Microsoft's AI Red Team Strategy
In recent months, Microsoft has addressed newly surfaced research about prompt injections, which come in direct and indirect forms.
Mark Russinovich, Microsoft Azure’s CTO and technical fellow, recently discussed various AI and Copilot threats at the annual Microsoft Build conference in May. He emphasized the release of Microsoft's new Prompt Shields, an API designed to detect direct and indirect prompt injection attacks.
"The idea here is that we're looking for signs that there are instructions embedded in the context, either the direct user context or the context that is being fed in through the RAG [retrieval-augmented generation], that could cause the model to misbehave," Russinovich said.
Prompt Shields is among a collection of Azure tools Microsoft recently launched that are designed for developers to build secure AI applications. Other new tools include Groundedness Detection to detect hallucinations in LLM outputs, and Safety Evaluation to detect an application's susceptibility to jailbreak attacks and creating inappropriate content.
Russinovich also noted two other new tools for security red teams: PyRIT (Python Risk Identification Toolkit for generative AI), an open source framework that discovers risks in generative AI systems. The other, Crescendomation, automates Crescendo attacks, which produce malicious content. Further, he announced Microsoft’s new partnership with HiddenLayer, whose Model Scanner is now available to Azure AI to scan commercial and open source models for vulnerabilities, malware or tampering.
The Need for Anti-"Promptware" Tooling
While Microsoft says it has addressed those attacks with safety filters, AI models are still susceptible to them, according to Bargury.
He says in specific, there's a need for more tools that scan for what he and other researchers call "promptware," i.e., hidden instructions and untrusted data. "I'm not aware of anything you can use out of the box today [for detection]," Bargury says.

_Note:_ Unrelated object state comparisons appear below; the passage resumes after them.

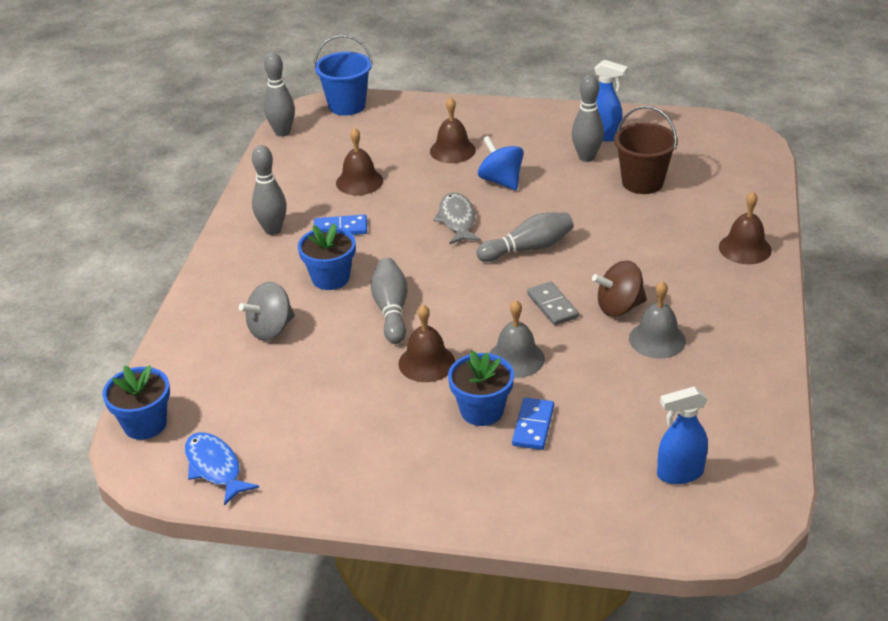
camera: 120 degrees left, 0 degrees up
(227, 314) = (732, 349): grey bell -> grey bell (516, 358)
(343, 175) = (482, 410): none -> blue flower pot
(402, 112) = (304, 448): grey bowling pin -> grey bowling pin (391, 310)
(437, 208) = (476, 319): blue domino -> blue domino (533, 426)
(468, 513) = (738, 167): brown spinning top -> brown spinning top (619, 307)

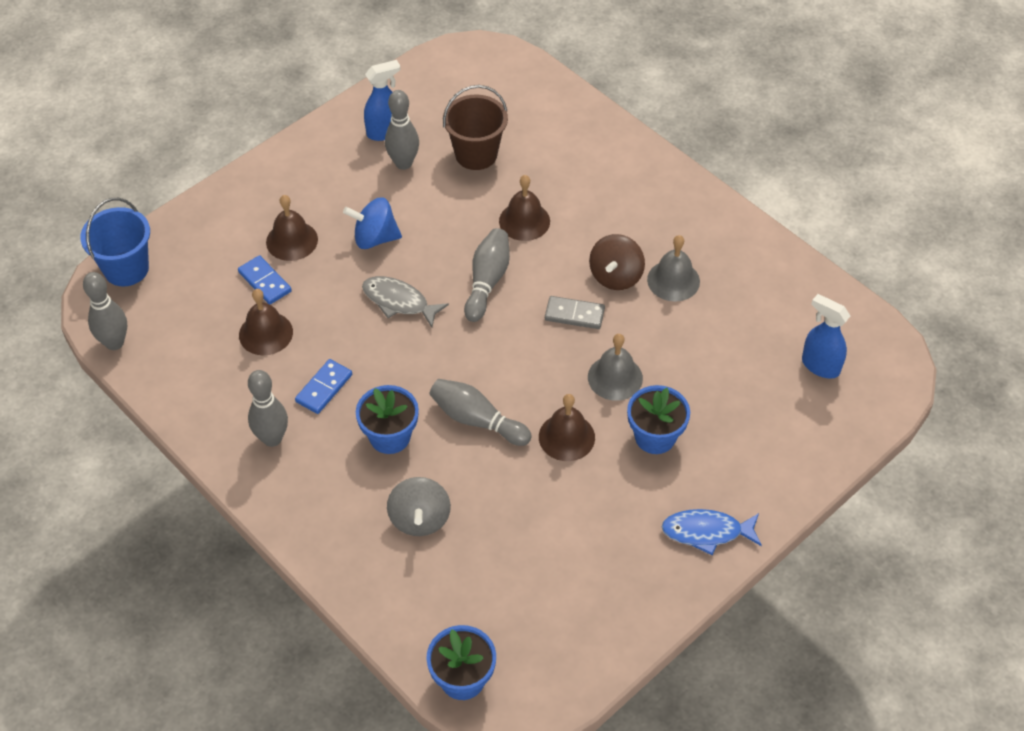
camera: 55 degrees left, 15 degrees up
(215, 468) = (565, 653): blue fish -> blue fish (707, 532)
(533, 426) = (699, 416): blue domino -> blue domino (264, 282)
(679, 473) = (820, 366): blue spray bottle -> blue spray bottle turned 105 degrees clockwise
(745, 248) = (620, 157): brown bell -> brown bell (524, 221)

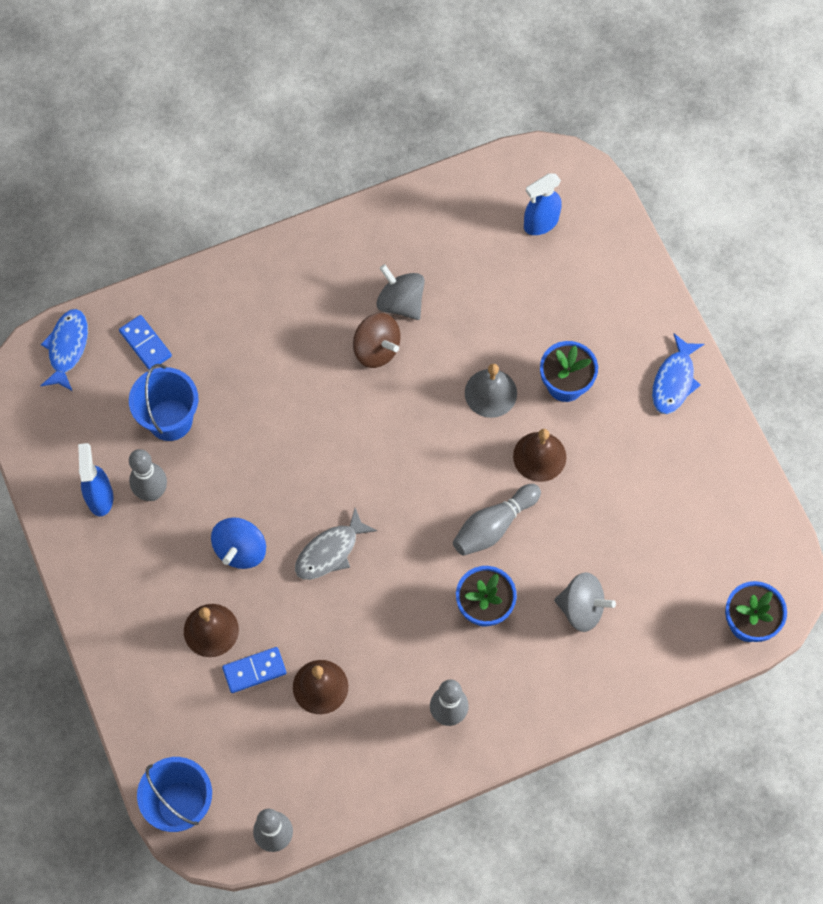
camera: 70 degrees left, 15 degrees up
(324, 388) = (407, 650): blue domino -> blue domino (145, 344)
(476, 154) = (170, 420): brown bucket -> blue bucket
(487, 281) = (337, 464): grey bowling pin -> none
(510, 70) = (67, 348): none -> blue fish
(524, 221) = (276, 405): brown bell -> none
(574, 314) = (407, 401): grey domino -> none
(673, 280) = (401, 302): grey bell -> grey spinning top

"Microsoft Defender and Purview don't have those capabilities today," he adds. "They have some user behavior analytics, which is helpful. If they find the copilot endpoint having multiple conversations, that could be an indication that they're trying to do prompt injection. But actually, something like this is very surgical, where somebody has a payload, they send you the payload, and [the defenses] aren't going to spot it."
Bargury says he regularly communicates with Microsoft's red team and notes they are aware of his presentations at Black Hat. Further, he believes Microsoft has moved aggressively to address the risks associated with AI in general and its own Copilot specifically.
"They are working really hard," he says. "I can tell you that in this research, we have found 10 different security mechanisms that Microsoft's put in place inside of Microsoft Copilot. These are mechanisms that scan everything that goes into Copilot, everything that goes out of Copilot, and a lot of steps in the middle."